Official unemployment in the first quarter of 2020, before the pandemic took effect, had reached 19.3 percent. Inflation has risen as a result of a 3.7 percent tax on basic commodities, one of a raft of austerity measures including privatisations implemented to secure a loan from the International Monetary Fund. Jordan’s tourism sector, which with its world-famous heritage sites such as Petra accounts for 10 percent of GDP, has evaporated.
According to Jordan Labour Watch, Jordan’s formal market will lose about 140,000 jobs—10.5 percent of the 1.35 million jobs in both the private and public sectors.
The return of tens of thousands of the more than 1 million well-qualified Jordanians—Jordan has a population of 10 million—working in the Gulf is further impacting on unemployment as falling oil prices, lockdowns and the pandemic’s economic fallout have led to massive job losses.
The Gulf countries are using the crisis to curtail the number of migrant workers, who make up a significant proportion of their workforce. This has had a major impact on remittances back to Jordan. Jordan’s central bank reported a reduction of 5.4 percent for the first quarter of 2020 compared to last year.
Jordan has in turn ordered migrant workers—numbering around 800,000 mainly low-paid workers from Egypt and Yemen employed in agriculture, construction and catering—to leave the country.
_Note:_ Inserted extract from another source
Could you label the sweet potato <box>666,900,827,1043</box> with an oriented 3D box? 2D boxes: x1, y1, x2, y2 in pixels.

While the government announced that most businesses could reopen, it insisted that at least 75 percent of their employees would have to be Jordanians.
The lockdown has gutted state revenues and led to the sharpest economic contraction in two decades. With the economy expected to shrink by 3.5 percent this year, the government, whose debt already exceeds GDP, has again turned to the IMF to secure a $1.75 billion loan.
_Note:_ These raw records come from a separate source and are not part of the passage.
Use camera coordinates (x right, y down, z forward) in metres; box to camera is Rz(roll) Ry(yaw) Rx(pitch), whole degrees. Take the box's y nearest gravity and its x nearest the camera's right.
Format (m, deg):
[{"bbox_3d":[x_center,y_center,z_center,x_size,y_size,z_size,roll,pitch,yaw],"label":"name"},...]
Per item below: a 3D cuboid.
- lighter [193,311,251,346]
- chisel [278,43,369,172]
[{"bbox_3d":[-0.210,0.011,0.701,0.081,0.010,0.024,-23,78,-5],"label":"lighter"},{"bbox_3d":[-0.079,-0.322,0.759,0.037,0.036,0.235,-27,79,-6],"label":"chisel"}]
The country hosts the second highest number of refugees per capita in the world, including more than 745,000 registered with the United Nations High Commissioner for Refugees (UNHCR) from Syria, Iraq, Yemen and other countries—although the actual numbers are far higher than this—plus an estimated 2 million Palestinians.
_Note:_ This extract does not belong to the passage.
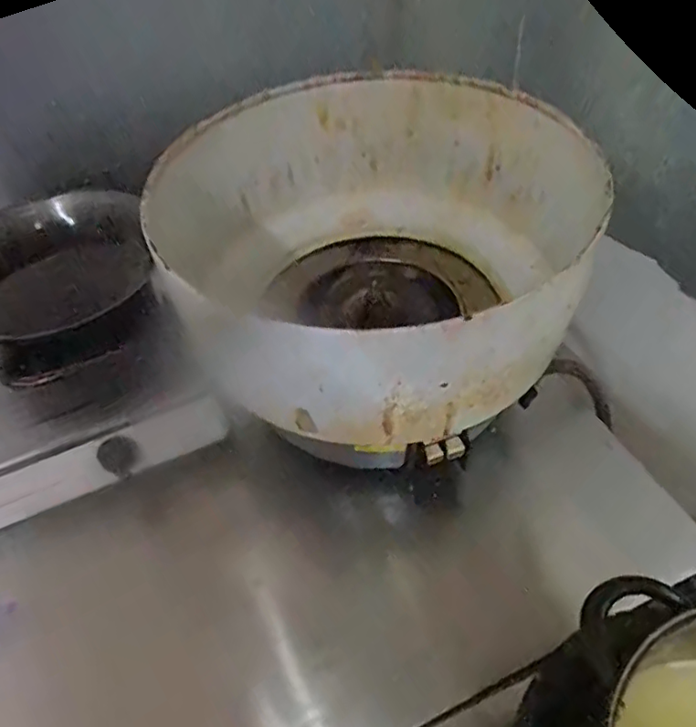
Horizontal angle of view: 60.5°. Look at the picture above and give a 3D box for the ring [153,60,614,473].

Jordan has been badly hit by the US’s termination of its $300 million annual funding to the United Nations Relief and Works Agency, representing about a quarter of the agency’s budget. The cuts have had a devastating impact on schooling and essential services, such as medical clinics and trash collection, for hundreds of thousands of refugees in the country.
Jordan is host to more than 1.4 million Syrian refugees, only half of whom are registered. According to the UNHCR, whose operations in Jordan were only 58 percent funded in 2019, one third of refugees who were working previously are now out of work. While around 160,000 refugees have returned to Syria. Many, unable to prove ownership of their property, have no homes or jobs to return to, while others fear retribution and military conscription.
As poverty and social unrest rise, the government has used the draconian emergency laws introduced in March to curtail democratic rights and crackdown on opposition, arresting activists over comments on social media. In April, the military arrested top executives of Roya TV after it screened a crowd of labourers complaining about their inability to work because of the lockdown.
These attacks on democratic rights—even criticizing the royal family is a crime—and living standards are being implemented in the interest of transnational corporations and Jordan’s tiny financial elite, which rules the country with an iron fist.
King Abdullah has announced parliamentary elections in November, but this is just a sop to public opinion and a rubber stamp for his unelected government. Abdullah, who is closely aligned with US imperialism, uses his prime ministers as a fig leaf, sacking them with monotonous regularity as sacrificial lambs to save his own skin and his family’s wealth.